TO-DO ITEM:
Copy the text of every entry below line by line, keeping all characters, spacing, and punctuation unchanged.

DATA FOR THIS EXERCISE:

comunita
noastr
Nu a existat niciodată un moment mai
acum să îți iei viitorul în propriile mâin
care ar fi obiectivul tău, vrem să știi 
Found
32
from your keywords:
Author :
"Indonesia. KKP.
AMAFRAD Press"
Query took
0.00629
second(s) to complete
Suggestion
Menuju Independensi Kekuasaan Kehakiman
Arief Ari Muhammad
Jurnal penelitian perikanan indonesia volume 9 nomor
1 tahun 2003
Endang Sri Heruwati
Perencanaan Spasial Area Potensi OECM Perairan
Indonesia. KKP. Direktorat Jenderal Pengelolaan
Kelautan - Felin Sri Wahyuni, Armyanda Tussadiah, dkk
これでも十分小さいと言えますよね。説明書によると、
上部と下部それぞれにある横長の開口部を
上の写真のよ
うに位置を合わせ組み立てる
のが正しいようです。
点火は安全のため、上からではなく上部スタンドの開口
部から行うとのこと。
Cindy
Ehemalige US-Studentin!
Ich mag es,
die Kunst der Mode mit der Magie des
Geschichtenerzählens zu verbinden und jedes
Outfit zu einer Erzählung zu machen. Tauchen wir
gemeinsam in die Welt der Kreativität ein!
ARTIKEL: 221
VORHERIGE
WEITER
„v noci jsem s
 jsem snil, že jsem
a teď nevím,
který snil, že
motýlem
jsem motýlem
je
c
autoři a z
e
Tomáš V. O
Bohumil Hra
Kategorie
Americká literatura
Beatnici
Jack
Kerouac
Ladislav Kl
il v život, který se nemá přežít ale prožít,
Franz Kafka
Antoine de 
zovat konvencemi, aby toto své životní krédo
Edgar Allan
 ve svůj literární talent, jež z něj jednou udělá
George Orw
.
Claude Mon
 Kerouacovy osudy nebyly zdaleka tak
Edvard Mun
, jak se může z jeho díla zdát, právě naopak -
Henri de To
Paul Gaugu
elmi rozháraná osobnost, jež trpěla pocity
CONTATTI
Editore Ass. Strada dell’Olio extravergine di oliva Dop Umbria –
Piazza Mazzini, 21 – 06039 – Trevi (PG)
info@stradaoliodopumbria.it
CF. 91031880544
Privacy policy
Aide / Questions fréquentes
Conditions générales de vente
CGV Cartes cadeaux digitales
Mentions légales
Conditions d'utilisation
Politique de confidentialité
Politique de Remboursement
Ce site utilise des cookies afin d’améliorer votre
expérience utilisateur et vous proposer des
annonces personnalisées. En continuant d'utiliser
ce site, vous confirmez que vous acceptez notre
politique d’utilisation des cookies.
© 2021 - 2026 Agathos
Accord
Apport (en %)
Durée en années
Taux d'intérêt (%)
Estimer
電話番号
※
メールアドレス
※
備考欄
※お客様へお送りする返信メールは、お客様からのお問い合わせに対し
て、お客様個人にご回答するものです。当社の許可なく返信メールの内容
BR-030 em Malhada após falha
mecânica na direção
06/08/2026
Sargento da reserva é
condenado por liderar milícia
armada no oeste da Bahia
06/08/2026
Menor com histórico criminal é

ANSWER TO THIS TASK:
comunita
noastr
Nu a existat niciodată un moment mai
acum să îți iei viitorul în propriile mâin
care ar fi obiectivul tău, vrem să știi 
Found
32
from your keywords:
Author :
"Indonesia. KKP.
AMAFRAD Press"
Query took
0.00629
second(s) to complete
Suggestion
Menuju Independensi Kekuasaan Kehakiman
Arief Ari Muhammad
Jurnal penelitian perikanan indonesia volume 9 nomor
1 tahun 2003
Endang Sri Heruwati
Perencanaan Spasial Area Potensi OECM Perairan
Indonesia. KKP. Direktorat Jenderal Pengelolaan
Kelautan - Felin Sri Wahyuni, Armyanda Tussadiah, dkk
これでも十分小さいと言えますよね。説明書によると、
上部と下部それぞれにある横長の開口部を
上の写真のよ
うに位置を合わせ組み立てる
のが正しいようです。
点火は安全のため、上からではなく上部スタンドの開口
部から行うとのこと。
Cindy
Ehemalige US-Studentin!
Ich mag es,
die Kunst der Mode mit der Magie des
Geschichtenerzählens zu verbinden und jedes
Outfit zu einer Erzählung zu machen. Tauchen wir
gemeinsam in die Welt der Kreativität ein!
ARTIKEL: 221
VORHERIGE
WEITER
„v noci jsem s
 jsem snil, že jsem
a teď nevím,
který snil, že
motýlem
jsem motýlem
je
c
autoři a z
e
Tomáš V. O
Bohumil Hra
Kategorie
Americká literatura
Beatnici
Jack
Kerouac
Ladislav Kl
il v život, který se nemá přežít ale prožít,
Franz Kafka
Antoine de 
zovat konvencemi, aby toto své životní krédo
Edgar Allan
 ve svůj literární talent, jež z něj jednou udělá
George Orw
.
Claude Mon
 Kerouacovy osudy nebyly zdaleka tak
Edvard Mun
, jak se může z jeho díla zdát, právě naopak -
Henri de To
Paul Gaugu
elmi rozháraná osobnost, jež trpěla pocity
CONTATTI
Editore Ass. Strada dell’Olio extravergine di oliva Dop Umbria –
Piazza Mazzini, 21 – 06039 – Trevi (PG)
info@stradaoliodopumbria.it
CF. 91031880544
Privacy policy
Aide / Questions fréquentes
Conditions générales de vente
CGV Cartes cadeaux digitales
Mentions légales
Conditions d'utilisation
Politique de confidentialité
Politique de Remboursement
Ce site utilise des cookies afin d’améliorer votre
expérience utilisateur et vous proposer des
annonces personnalisées. En continuant d'utiliser
ce site, vous confirmez que vous acceptez notre
politique d’utilisation des cookies.
© 2021 - 2026 Agathos
Accord
Apport (en %)
Durée en années
Taux d'intérêt (%)
Estimer
電話番号
※
メールアドレス
※
備考欄
※お客様へお送りする返信メールは、お客様からのお問い合わせに対し
て、お客様個人にご回答するものです。当社の許可なく返信メールの内容
BR-030 em Malhada após falha
mecânica na direção
06/08/2026
Sargento da reserva é
condenado por liderar milícia
armada no oeste da Bahia
06/08/2026
Menor com histórico criminal é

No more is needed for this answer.